Jazz in American Culture

By Peter Townsend
Paperback : 9781578063246, 193 pages, August 2000

A persuasive appreciation of what jazz is and of how it has permeated and enriched the culture of America

Description

The family of musical styles known as jazz came into being around 1900 as several popular black musical idioms coalesced. This free-flowing, spontaneous music based in improvisation emerged primarily from ragtime and the blues. But jazz did not remain solely in the domain of American music, for very quickly it swept through virtually all of the national culture as fiction, poetry, film, photography, painting, and classical music came under its spell. If it's art that expresses a nation's essence best, then jazz set America's tempo and afforded an artistic pattern for modernism.

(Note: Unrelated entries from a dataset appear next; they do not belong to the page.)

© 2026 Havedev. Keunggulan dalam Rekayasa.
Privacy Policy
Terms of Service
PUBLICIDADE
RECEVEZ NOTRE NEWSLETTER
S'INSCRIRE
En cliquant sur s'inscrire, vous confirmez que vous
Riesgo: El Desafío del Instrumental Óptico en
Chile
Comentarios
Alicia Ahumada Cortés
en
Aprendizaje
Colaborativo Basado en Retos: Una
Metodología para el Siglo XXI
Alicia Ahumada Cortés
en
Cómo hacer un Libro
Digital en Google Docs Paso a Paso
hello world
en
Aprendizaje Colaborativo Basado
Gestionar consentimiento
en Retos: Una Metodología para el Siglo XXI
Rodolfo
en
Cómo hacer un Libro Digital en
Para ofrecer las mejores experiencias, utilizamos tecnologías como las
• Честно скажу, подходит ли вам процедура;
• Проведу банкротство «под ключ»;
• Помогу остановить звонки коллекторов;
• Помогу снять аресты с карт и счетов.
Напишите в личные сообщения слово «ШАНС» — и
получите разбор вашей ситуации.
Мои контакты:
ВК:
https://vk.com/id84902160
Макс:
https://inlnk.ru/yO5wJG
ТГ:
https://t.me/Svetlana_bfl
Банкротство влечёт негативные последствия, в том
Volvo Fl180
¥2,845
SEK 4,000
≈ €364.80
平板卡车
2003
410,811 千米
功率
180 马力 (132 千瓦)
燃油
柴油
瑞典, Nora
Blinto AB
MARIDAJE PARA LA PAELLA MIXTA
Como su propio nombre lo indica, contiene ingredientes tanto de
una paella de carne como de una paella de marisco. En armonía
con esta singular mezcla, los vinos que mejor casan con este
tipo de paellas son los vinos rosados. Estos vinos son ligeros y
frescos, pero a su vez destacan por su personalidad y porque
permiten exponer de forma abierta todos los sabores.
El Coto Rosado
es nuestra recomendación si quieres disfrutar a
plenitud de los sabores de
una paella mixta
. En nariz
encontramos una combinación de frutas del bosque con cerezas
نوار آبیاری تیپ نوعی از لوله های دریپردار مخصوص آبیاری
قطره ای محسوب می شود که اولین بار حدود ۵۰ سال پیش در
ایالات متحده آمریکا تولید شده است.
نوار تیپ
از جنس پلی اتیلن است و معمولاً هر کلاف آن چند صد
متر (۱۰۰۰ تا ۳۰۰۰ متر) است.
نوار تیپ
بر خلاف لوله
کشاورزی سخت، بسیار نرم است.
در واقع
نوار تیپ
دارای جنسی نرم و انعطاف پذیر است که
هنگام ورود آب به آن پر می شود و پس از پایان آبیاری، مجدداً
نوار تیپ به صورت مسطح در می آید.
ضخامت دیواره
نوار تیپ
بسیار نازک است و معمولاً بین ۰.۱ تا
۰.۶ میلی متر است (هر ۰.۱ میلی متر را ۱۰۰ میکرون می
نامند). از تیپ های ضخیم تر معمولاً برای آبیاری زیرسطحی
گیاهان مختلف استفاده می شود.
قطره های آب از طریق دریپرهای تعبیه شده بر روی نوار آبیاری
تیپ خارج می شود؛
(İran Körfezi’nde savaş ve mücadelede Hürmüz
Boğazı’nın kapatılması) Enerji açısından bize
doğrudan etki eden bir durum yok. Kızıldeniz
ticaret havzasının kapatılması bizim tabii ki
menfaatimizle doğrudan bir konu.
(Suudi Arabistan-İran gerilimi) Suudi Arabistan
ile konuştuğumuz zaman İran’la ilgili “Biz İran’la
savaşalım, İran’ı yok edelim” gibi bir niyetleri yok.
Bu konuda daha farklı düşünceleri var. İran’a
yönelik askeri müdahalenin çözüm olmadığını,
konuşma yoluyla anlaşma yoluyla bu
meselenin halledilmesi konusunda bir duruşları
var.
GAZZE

In this book for the non-specialist, Peter Townsend shows how during an entire century jazz has appeared in a wide diversity of times and places and in many different cultural settings.

He reveals how jazz surfaced early in America's movies (The Jazz Singer, Strike Up the Band, Orchestra Wives, Blues in the Night) and how it became an aesthetic model serious composers (George Gershwin, Aaron Copland) did not miss. Jazz has punctuated literary fiction (Ralph Ellison, Eudora Welty, James Baldwin, John Clellon Holmes, Jack Kerouac, Toni Morrison) and American poetry (William Carlos Williams, Carl Sandburg, Langston Hughes, Percy Johnson). Jazz influenced painting (Jackson Pollock, Romare Bearden, Stuart Davis, Archibald Motley, and Jimmy Ernst), and several photographers have devoted their careers to documenting jazz performers and their music scene (William Claxton, William Gottlieb, Roy De Carava, Carol Reiff).

Townsend probes the deep-rooted mythology that holds jazz as indefinable, unteachable, and instinctive with blacks but tough for whites and that its birthplace was New Orleans brothels, that its musicians live tragic lives, and that jazz is dominated by males and despises whiffs of the mainstream.

As modernism swayed to the tempos of jazz and adapted to its modes, the once clearly defined lines of demarcation faded and jazz became well established as one of the great musical cultures of the world.

Reviews

"Townsend's book is well suited to the casual reader, providing a detailed account of the history and theory of jazz music that is broad and deep but still greatly accessible. He explains the key elements of rhythm, harmony, and improvisation that define the music; the introduction of the jazz solo and famous soloists; and the “swing era,” which brought the music to the forefront of popular music in the 1930s and 1940s. He then departs on an exploration of jazz's broader role in American culture—its reflection in other art forms and its influence on nonmusical art forms such as literature, film, and dance. Such theoretical discussions of jazz have often left the casual reader behind, but Townsend's discussion of jazz's influences on writers such as Scott Fitzgerald and Jack Kerouac are enlightening and accessible. Townsend challenges the curious reader to go beyond a traditional understanding of what music is and does and look at it in a broader social context."